Em nota, AMB e Amapar defendem julgamentos de integrantes do TJ

da Folha de Londrina

Presidente do Tribunal de Justiça do Paraná, Clayton Camargo.

Presidente do Tribunal de Justiça do Paraná, Clayton Camargo.

Procurado pela FOLHA, o presidente do Tribunal de Justiça (TJ) do Paraná, Clayton Camargo, não se manifestou sobre a acusação de suposta venda de sentença em caso julgado em Câmara Cível do TJ. Reportagem publicada ontem pelo jornal Gazeta do Povo revelou a existência de uma representação aberta no Conselho Nacional de Justiça (CNJ) contra Camargo e Rafael Augusto Cassetari, sobre despacho anterior a 2011.

O periódico teve acesso à  denúncia, que corre em sigilo no CNJ. Na peça, uma advogada diz ter sido estimulada a pagar R$ 200 mil para beneficiar seu cliente. Aposentado em fevereiro deste ano, Cassetari não foi localizado pela FOLHA. Para a imprensa, afirmou que são inocentes, que as decisões tiveram o aval do Ministério Público (MP) e que ele e Clayton processam a advogada por calúnia e difamação.

Sobre o caso, o Tribunal de Justiça apenas reproduziu nota da Associação dos Magistrados do Brasil (AMB) e da Associação dos Magistrados do Paraná (Amapar).
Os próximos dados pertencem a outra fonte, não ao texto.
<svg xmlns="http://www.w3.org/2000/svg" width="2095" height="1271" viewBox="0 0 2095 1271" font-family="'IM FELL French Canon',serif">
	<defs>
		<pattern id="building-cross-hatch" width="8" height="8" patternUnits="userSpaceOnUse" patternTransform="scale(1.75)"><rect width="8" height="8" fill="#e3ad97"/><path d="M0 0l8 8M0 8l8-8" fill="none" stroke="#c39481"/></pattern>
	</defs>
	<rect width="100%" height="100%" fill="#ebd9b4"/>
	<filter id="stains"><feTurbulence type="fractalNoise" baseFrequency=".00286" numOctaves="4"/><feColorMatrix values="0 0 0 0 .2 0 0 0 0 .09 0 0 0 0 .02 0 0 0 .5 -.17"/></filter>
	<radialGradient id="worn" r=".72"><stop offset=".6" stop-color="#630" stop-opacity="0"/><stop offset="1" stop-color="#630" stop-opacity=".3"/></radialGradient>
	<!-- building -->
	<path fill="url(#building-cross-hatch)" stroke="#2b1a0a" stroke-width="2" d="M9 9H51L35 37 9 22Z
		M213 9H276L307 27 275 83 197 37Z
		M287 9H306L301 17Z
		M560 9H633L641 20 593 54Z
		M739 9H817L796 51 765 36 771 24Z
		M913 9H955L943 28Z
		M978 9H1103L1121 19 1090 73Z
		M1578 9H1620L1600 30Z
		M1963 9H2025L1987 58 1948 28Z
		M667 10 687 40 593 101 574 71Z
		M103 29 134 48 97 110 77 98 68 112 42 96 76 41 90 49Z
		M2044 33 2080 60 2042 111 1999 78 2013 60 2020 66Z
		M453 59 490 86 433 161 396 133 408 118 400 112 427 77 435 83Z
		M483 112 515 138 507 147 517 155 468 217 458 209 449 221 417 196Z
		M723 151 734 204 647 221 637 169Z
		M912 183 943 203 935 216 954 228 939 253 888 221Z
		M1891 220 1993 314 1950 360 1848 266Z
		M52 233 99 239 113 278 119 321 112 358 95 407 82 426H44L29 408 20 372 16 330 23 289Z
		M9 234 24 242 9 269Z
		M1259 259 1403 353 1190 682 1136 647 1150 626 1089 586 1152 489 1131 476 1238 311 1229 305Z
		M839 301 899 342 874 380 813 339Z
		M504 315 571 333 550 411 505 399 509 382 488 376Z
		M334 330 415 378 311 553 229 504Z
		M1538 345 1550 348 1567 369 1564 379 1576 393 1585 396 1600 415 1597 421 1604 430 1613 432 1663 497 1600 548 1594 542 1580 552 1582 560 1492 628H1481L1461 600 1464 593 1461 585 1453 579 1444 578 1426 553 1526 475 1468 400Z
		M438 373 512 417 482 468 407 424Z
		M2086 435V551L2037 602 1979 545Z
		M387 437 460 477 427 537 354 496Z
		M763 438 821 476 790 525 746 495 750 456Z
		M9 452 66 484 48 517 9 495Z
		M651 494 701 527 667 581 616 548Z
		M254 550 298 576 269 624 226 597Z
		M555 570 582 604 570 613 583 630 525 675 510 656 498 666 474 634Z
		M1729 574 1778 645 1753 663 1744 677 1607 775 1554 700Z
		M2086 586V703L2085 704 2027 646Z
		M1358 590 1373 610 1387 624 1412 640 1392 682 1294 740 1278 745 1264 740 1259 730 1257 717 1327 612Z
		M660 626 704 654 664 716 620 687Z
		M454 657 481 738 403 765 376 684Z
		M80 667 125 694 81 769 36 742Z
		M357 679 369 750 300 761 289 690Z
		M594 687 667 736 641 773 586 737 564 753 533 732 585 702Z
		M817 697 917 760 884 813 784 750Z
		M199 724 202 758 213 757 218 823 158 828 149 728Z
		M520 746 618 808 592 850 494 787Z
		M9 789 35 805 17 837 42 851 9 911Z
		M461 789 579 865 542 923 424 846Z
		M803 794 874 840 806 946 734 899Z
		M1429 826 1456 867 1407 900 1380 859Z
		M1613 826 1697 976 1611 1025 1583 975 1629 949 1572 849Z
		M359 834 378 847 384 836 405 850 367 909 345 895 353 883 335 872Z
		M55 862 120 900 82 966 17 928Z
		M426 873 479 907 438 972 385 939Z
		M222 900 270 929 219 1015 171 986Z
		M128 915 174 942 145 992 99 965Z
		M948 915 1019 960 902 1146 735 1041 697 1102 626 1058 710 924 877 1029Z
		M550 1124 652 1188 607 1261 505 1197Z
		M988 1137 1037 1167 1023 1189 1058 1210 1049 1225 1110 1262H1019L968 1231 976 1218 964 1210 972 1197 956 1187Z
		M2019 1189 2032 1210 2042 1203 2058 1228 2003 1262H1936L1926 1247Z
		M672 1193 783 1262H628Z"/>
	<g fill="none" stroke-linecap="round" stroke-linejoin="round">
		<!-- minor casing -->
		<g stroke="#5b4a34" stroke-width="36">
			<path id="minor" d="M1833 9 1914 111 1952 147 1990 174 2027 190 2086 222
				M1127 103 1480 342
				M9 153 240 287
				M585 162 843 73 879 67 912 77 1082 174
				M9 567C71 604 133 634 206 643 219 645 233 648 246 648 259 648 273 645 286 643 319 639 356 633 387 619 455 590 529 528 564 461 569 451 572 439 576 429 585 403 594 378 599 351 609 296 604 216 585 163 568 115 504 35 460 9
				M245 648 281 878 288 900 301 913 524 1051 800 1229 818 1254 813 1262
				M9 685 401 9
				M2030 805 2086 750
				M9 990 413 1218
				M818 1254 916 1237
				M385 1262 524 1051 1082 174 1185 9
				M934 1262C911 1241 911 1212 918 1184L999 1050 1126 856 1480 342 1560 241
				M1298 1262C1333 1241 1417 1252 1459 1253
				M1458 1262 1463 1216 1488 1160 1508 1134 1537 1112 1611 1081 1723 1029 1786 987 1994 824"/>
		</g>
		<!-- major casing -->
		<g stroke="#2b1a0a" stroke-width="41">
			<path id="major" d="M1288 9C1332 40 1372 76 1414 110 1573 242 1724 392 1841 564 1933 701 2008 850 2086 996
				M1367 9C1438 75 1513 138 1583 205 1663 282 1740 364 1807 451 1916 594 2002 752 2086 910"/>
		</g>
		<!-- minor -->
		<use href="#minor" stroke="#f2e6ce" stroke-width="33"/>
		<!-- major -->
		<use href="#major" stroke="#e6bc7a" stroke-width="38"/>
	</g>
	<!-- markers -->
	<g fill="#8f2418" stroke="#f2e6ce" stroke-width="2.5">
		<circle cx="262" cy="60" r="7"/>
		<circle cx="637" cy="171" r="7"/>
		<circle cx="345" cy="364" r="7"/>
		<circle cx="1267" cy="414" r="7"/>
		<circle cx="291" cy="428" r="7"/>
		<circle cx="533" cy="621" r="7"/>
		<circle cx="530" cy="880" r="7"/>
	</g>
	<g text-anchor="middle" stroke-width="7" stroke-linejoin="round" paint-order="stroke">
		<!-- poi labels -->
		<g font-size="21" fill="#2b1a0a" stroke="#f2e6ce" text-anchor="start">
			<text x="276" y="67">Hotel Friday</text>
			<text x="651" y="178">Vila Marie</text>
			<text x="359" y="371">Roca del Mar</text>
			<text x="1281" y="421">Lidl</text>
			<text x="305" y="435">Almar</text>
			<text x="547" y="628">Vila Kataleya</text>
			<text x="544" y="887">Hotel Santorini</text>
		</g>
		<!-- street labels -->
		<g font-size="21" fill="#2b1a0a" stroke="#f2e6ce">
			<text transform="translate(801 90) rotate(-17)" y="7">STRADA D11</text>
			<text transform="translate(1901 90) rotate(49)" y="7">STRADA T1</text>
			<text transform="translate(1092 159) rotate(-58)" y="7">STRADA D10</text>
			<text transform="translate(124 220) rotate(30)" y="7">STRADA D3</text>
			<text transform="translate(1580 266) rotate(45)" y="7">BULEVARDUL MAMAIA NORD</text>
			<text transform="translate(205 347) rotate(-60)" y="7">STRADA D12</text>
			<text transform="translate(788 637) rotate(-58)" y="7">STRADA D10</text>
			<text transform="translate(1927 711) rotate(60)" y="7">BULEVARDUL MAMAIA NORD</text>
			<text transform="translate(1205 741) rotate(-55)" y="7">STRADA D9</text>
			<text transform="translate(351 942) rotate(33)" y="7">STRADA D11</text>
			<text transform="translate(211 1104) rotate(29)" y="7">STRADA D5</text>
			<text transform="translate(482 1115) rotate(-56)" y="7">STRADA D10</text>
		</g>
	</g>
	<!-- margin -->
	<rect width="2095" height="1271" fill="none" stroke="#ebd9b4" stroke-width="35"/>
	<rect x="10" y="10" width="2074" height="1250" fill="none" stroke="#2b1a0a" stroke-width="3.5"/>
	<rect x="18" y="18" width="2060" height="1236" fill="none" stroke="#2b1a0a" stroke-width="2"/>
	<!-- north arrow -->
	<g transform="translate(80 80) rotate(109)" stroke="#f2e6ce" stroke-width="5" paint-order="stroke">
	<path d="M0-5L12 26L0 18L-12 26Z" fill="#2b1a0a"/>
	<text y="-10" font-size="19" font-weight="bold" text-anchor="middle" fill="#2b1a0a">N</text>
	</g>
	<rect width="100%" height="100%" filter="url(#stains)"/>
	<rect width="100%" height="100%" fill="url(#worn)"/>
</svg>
O texto é assinado por Nelson Calandra (AMB) e Frederico Mendes Júnior (Amapar), em que dizem ”hipotecar total confiança nos julgamentos proferidos pelos integrantes do TJ”.

A AMB e a Amapar fazem uma defesa particular de Clayton Camargo, dizendo que ele não participou da decisão. As associações chamam de ”nefasta repercussão midiática” a notícia sobre o processo, apesar do tratamento agressivo dispensado pelo magistrado à  imprensa. Nesse episódio, ele se recusou a responder o repórter da Gazeta. ”Vai fazer perguntas pra tua mãe. Não tenho que lhe dar entrevista nenhuma. Não falo com jornal”, declarou Camargo.

Na sua posse, em janeiro deste ano, Clayton Camargo disse que o presidente anterior era ”condescendente” com a imprensa. ”Não admitirei que alguém venha no TJ e nos critique”, atacou o magistrado.